The following evaluation of the predicted results used several quality measures in this work, including the prediction accuracy (ACC), sensitivity, specificity, and Matthews correlation coefficient (MCC). In the section, the ACC was used to evaluate the results of our method and other published approaches:

$$\begin{array}{c}\text{Accuracy}=\frac{\text{TP}+\text{TN}}{\text{TP}+\text{TN}+\text{FP}+\text{FN}},\\ \text{Sensitivity}=\frac{\text{TP}}{\text{TP}+\text{FN}},\\ \text{Specificity}=\frac{\text{TN}}{\text{TN}+\text{FP}},\\ \text{MCC}\\ =\frac{\text{TP}\times \text{TN}-\text{FP}\times \text{FN}}{\sqrt{(\text{TN}+\text{FN})\times (\text{TN}+\text{FP})\times (\text{TP}+\text{FN})\times (\text{TP}+\text{FP})}},\end{array}$$ (4)

where TP and TN are the numbers of correctly classified sequences of positive and negative samples, respectively. FP and FN are the numbers of incorrectly classified sequences of negative and positive samples, respectively. The simple and intuitive of ROC curve is given that can accurately reflect a specificity and sensitivity analysis method and is the comprehensive representation of the test accuracy. Meanwhile, the area under the ROC curve (AUC) is given to evaluate the predicted probabilities.

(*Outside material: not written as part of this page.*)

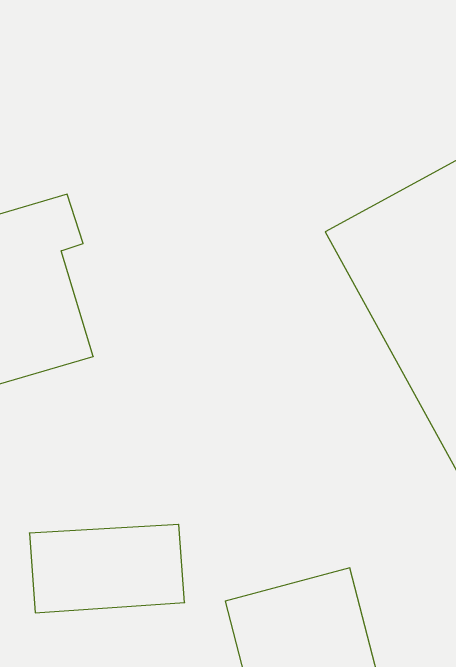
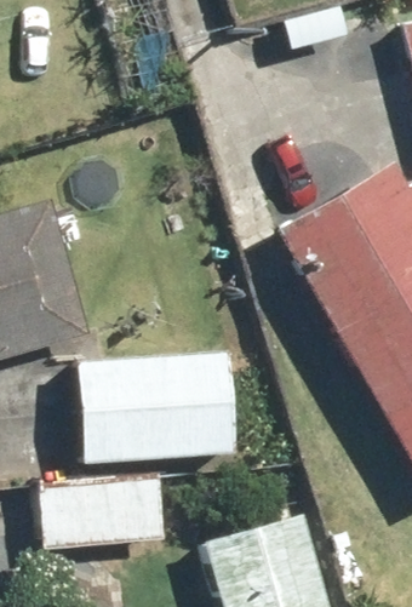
building: none -> [75,350,235,462]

Observing Table 4, the results indicate that the overall prediction accuracy with our method achieves 60.82% in the 639 domains, which is the highest among the compared methods, including IB1, C4.5, Naive Bayes, logistic regression [33], and Liao's method [20]. In Chen's article [33], the authors declared that α + β class was the most difficult to predict than the other three structural classes. However, the prediction accuracy of α + β has evidently improved using our method. And the all-β class and overall accuracy are also higher than other methods. The result demonstrate that EH and Hp index possess very important function when the primary sequence folds into secondary structure especially in the α + β class. Furthermore, using our method, the other performance values and the ROC curves by utilizing individual four classes and corresponding AUC values are given in Table 5 and Figure 3, respectively. Observing Table 5, the predictions for the α/β class have higher quality with 65.25% for sensitivity, 91.58% for specificity, and 50.36% for MCC. In Figure 3, the AUC values for each of the four classes are above 0.5 (for random predictions). Although the overall prediction accuracy with our method is lower than the method of SVM [33], our approach is simpler and less time consuming.

Figure 3.

The ROC curve about the four classes (all-α, all-β, α/β, and α + β) and AUC values, respectively.

6. Conclusions

The hydrophobicity and hydrophilicity of AAs play an important role in folding for secondary structure. Based on the two physicochemical indexes, a 2D graphical representation of protein sequences is proposed in the paper. This graphical representation of protein sequences has the better visibility and can reflect more information of protein sequences. In order to obtain the intuitive understanding of sequences implying biological characteristics and make the similarity comparison conveniently, a new distance is suggested based on the graphical representation of protein sequences. We firstly apply the new distance to analyze the similarities/dissimilarities of ND5 proteins of nine species, and correlation analysis is given to compare our results and other graphical representations with ClustalW's result. Furthermore, using the new distance of graphical representation, the four major classes are predicted based on the dataset containing 639 domains that share sequence identity below 25%. The prediction result shows that the method can improve the prediction accuracy for All-β, α + β class and the overall accuracy. In particular, using our method can evidently improve the prediction accuracy of the α + β class. The result demonstrates that EH and Hp index have important function when the primary sequence folds into secondary structure. The calculation methodology is more simple, convenient, and fast. In addition, the method can be extended to other physicochemical properties of amino acids and will be useful to study and solve some bioinformatics problems.

Conflict of Interests

The authors declare that there is no conflict of interests regarding the publication of this paper.